THE RECORDS
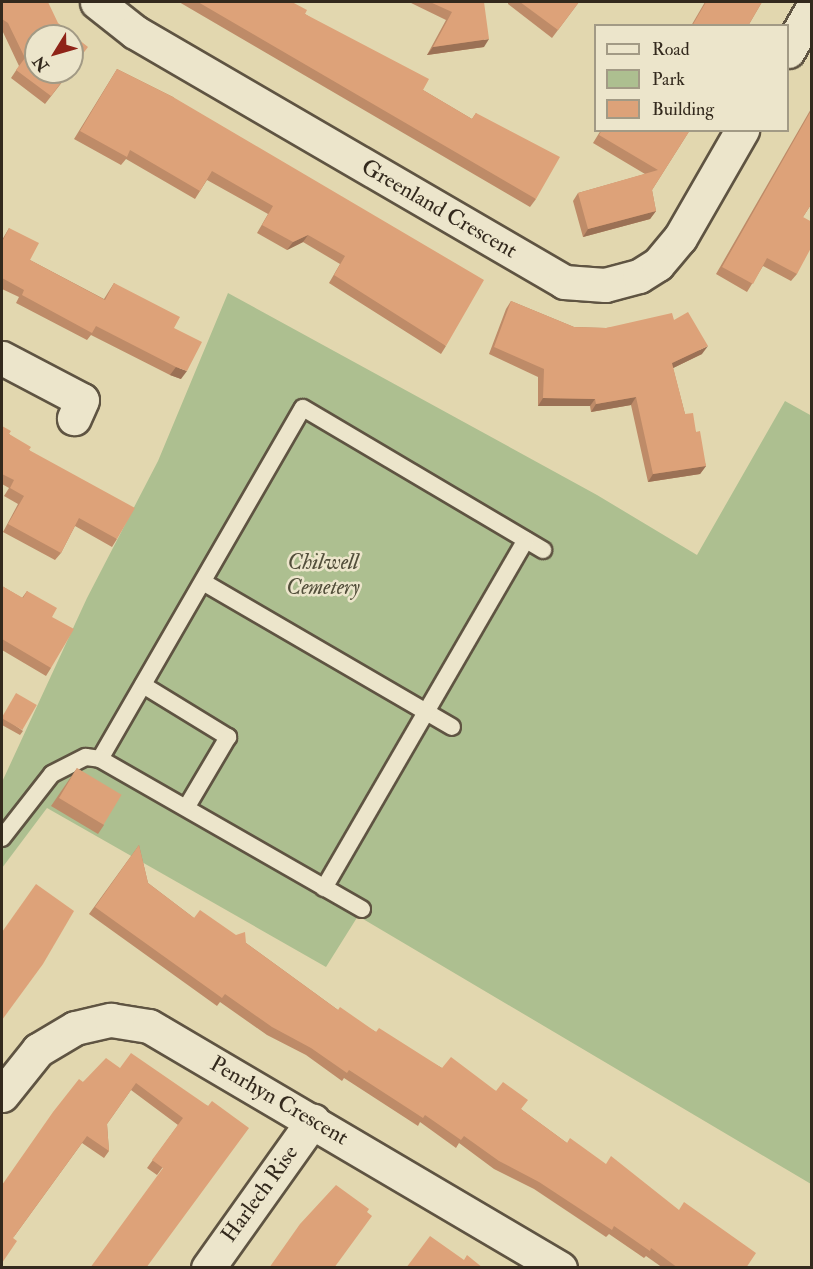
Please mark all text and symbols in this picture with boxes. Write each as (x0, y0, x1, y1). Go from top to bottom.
north arrow (24, 24, 84, 84)
legend (594, 24, 789, 132)
text: Road (652, 38, 690, 61)
text: N (29, 52, 54, 75)
text: Park (652, 68, 685, 91)
text: Building (652, 98, 714, 121)
street label: Greenland Crescent (357, 154, 521, 264)
park label: Chilwell Cemetery (286, 549, 360, 600)
street label: Penrhyn Crescent (205, 1051, 353, 1151)
street label: Harlech Rise (216, 1140, 304, 1248)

PROBLEM DESCRIPTION
Each entry above must be set down word for word; none of its pictures belong in the copy.

EXERCISE OUTPUT
Please mark all text and symbols in this picture with boxes. Write each as (x0, y0, x1, y1). Go from top to bottom.
north arrow (24, 24, 84, 84)
legend (594, 24, 789, 132)
text: Road (652, 38, 690, 61)
text: N (29, 52, 54, 75)
text: Park (652, 68, 685, 91)
text: Building (652, 98, 714, 121)
street label: Greenland Crescent (357, 154, 521, 264)
park label: Chilwell Cemetery (286, 549, 360, 600)
street label: Penrhyn Crescent (205, 1051, 353, 1151)
street label: Harlech Rise (216, 1140, 304, 1248)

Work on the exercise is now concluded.